» Passage shown:
☆ ☆ ☆

Protective effect of aqueous extract of Bombax malabaricum DC on experimental
models of inflammatory bowel disease in rats and mice
A G Jagtap* & P V Niphadkar
Department of Pharmacology, Bombay College of Pharmacy, Kalina, Mumbai 400 098, India
and
A S Phadke
Centre for Ayurveda and Panchkarma Therapy, Vashi, Navi Mumbai 400 703, India
Received 3 December 2009; revised 11 January 2011
There is little evidence regarding role of B. malabaricum in the treatment of inflammatory bowel disease (IBD); though it
is clinically employed as a constituent of a polyherbal preparation for IBD. To establish its role as a monotherapy for IBD,
preliminary phytochemical screening of aqueous extract of B. malabaricum (AEBM) was undertaken. Subsequently, its
protective effect in indomethacin and iodoacetamide induced colitis in rats (45, 90, 180, 270 mg/kg) and acetic acid induced
colitis in mice (65, 130, 250, 500 mg/kg) was assessed. AEBM (270 mg/kg) in indomethacin and iodoacetamide induced colitis
significantly reduced the ulcer score and myeloperoxidase (MPO) activity. AEBM/500 mg/kg dose/significantly reduced the
ulcer score and MPO activity in acetic acid induced colitis. The extract (270 mg/kg in rats and 500 mg/kg in mice) was found to
be comparable with prednisolone (10 mg/kg) and 5-aminosalicylic acid (5-ASA) (100 mg/kg) used as standard treatments.

☆ ☆ ☆

» Supplied records:

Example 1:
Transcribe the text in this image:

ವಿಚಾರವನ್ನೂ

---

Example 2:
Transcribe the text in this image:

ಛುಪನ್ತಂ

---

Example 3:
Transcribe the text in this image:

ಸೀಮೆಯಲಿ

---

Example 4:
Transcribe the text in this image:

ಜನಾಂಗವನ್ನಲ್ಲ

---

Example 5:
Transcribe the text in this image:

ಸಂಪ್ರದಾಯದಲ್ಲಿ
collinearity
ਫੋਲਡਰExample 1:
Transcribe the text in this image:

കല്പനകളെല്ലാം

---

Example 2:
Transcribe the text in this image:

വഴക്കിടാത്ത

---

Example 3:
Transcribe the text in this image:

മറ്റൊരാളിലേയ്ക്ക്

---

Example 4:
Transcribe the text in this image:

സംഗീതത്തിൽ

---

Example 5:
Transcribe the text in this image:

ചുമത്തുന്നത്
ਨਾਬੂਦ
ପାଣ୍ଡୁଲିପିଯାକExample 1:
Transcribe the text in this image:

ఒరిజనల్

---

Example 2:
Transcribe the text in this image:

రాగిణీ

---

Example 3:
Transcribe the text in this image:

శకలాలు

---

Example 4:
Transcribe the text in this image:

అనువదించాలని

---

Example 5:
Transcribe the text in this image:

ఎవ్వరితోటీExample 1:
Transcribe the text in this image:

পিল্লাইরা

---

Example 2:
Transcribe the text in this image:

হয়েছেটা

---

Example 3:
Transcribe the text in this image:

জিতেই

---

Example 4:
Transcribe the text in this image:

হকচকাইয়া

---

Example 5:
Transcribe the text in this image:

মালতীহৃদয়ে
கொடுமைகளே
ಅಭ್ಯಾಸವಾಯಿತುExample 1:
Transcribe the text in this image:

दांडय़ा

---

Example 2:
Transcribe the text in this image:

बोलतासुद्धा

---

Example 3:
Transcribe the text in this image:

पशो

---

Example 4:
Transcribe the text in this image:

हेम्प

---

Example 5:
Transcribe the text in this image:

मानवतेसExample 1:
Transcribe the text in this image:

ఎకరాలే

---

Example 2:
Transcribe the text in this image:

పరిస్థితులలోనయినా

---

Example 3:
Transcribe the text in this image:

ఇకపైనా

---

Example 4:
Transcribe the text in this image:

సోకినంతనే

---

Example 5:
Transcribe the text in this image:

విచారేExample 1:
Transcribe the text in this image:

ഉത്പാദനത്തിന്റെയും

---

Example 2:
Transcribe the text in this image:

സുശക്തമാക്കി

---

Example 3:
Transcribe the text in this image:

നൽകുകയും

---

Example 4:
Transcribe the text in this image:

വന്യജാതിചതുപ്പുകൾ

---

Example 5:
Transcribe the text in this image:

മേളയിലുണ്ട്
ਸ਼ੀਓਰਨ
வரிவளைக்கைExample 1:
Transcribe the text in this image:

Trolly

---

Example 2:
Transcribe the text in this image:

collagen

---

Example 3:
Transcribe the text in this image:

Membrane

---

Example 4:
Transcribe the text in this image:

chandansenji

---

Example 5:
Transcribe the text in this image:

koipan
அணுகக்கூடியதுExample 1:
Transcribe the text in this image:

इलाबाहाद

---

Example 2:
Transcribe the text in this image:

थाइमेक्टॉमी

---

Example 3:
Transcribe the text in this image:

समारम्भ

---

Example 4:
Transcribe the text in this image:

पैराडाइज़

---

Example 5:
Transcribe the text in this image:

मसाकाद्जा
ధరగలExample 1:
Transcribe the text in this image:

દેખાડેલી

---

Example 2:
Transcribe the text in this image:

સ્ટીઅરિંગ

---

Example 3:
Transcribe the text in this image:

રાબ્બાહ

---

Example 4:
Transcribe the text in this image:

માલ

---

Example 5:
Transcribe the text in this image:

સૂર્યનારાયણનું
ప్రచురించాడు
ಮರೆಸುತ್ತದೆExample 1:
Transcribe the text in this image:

☆ ☆ ☆

» Exercise details: Translate into Spanish this sentence from the abstract on Bombax malabaricum and inflammatory bowel disease: "AEBM (270 mg/kg) in indomethacin and iodoacetamide induced colitis significantly reduced the ulcer score and myeloperoxidase (MPO) activity."

» Written response: En la colitis inducida por indometacina y yodoacetamida, el AEBM (270 mg/kg) redujo significativamente la puntuación de úlcera y la actividad de la mieloperoxidasa (MPO).